Source document —
:::

Law or Freedom? Wisconsin Tries to Strike Again


According to the Milwaukee Journal Sentinel, Republican state legislators in Wisconsin “are threatening to pull any hope of more state funding unless a new course at UW-Madison called ‘The Problem of Whiteness’ is canceled.”

This, from a movement that claims to want more freedom and less law.

One legislator wants to go a step further, scouring “other university course offerings to make sure ‘they’re legit.'” He also wants the professor of the Whiteness course, Damon Sajnani, fired.

This is crazy, as my grandmother might say, ‘sixteen ways to Sunday.’ But I’m not going to address how this contravenes basic conservative tenets of ‘hands-off’ governance or that the legislator behind this seems to have been sparked to action by tweets concerning shootings of police. Nor will I address the academic value of the course, other than to say that, from my perspective as a student of American culture, it seems pretty solid.

I’m not even going to write about this as another sign of the corporate, neoliberal mindset that now controls most American universities. Shared governance is quickly disappearing and this is simply one more example of those who have power believing they are the best suited to wield it. Nor am I going to rant about how this, even simply broached, is a frontal attack on academic freedom.

Instead, I want to point out something Representative Dave Murphy said in relation to this matter, that he wants “to make sure there’s legitimate education going on” (emphasis mine).

And ask a question.

A graduate of the Wisconsin system, Murphy has been in the State Assembly since 2012 and is owner of the Inches Away Fitness Center. He has no background or experience as an educator.

How is he, as the owner of a gym and a legislator, in a position to pass on the legitimacy of any educational endeavor?  How have we gotten to the point where anyone and everyone seems to see themselves as arbiters of what education actually is?

7 thoughts on “Law or Freedom? Wisconsin Tries to Strike Again

  1. What ‘legitimates’ education is an interesting question. Is it decided by professional consensus. the judgment of individual professionals, or what the government chooses to measure?

:::

Entries —
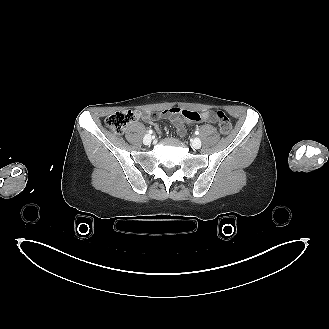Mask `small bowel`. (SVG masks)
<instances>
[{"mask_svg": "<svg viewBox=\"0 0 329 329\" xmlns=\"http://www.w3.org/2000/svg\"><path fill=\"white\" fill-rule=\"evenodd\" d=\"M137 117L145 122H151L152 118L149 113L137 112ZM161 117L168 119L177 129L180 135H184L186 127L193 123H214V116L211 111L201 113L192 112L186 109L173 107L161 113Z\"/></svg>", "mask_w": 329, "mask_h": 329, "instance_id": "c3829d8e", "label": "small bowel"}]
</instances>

:::

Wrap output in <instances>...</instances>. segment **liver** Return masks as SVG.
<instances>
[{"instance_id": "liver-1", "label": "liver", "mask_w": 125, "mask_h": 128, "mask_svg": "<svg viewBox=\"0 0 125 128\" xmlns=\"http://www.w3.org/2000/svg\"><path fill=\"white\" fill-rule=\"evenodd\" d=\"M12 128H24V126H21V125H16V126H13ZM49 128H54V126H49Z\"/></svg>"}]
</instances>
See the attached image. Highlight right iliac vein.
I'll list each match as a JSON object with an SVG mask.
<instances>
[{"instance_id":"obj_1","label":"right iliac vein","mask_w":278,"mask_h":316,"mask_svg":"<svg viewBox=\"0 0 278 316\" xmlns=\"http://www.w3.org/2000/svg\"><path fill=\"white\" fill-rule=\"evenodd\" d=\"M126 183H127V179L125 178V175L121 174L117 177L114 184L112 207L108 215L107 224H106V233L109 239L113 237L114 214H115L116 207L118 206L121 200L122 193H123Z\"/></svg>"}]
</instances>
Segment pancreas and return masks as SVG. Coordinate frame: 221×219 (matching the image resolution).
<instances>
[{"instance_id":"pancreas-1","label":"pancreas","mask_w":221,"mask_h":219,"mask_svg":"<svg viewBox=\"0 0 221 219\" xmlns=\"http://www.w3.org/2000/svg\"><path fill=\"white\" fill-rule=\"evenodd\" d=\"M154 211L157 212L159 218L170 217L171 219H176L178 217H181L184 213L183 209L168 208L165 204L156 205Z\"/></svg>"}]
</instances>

:::

Tasks to complete —
1. Please transcribe the Wisconsin course piece from "I’m not even" through "ask a question.".
2. According to the Wisconsin course piece, since what year has Dave Murphy been in the State Assembly?
3. Summarize the Wisconsin course piece in two sentences.

Full solutions —
1.
I’m not even going to write about this as another sign of the corporate, neoliberal mindset that now controls most American universities. Shared governance is quickly disappearing and this is simply one more example of those who have power believing they are the best suited to wield it. Nor am I going to rant about how this, even simply broached, is a frontal attack on academic freedom.

Instead, I want to point out something Representative Dave Murphy said in relation to this matter, that he wants “to make sure there’s legitimate education going on” (emphasis mine).

And ask a question.

2. Since 2012.

3. Republican state legislators in Wisconsin are threatening to withhold further state funding unless a UW-Madison course called "The Problem of Whiteness" is canceled, and one legislator also wants the course's professor, Damon Sajnani, fired. The writer focuses on Representative Dave Murphy's stated wish "to make sure there's legitimate education going on" and asks how a gym owner and legislator with no background as an educator is in a position to judge the legitimacy of any educational endeavor.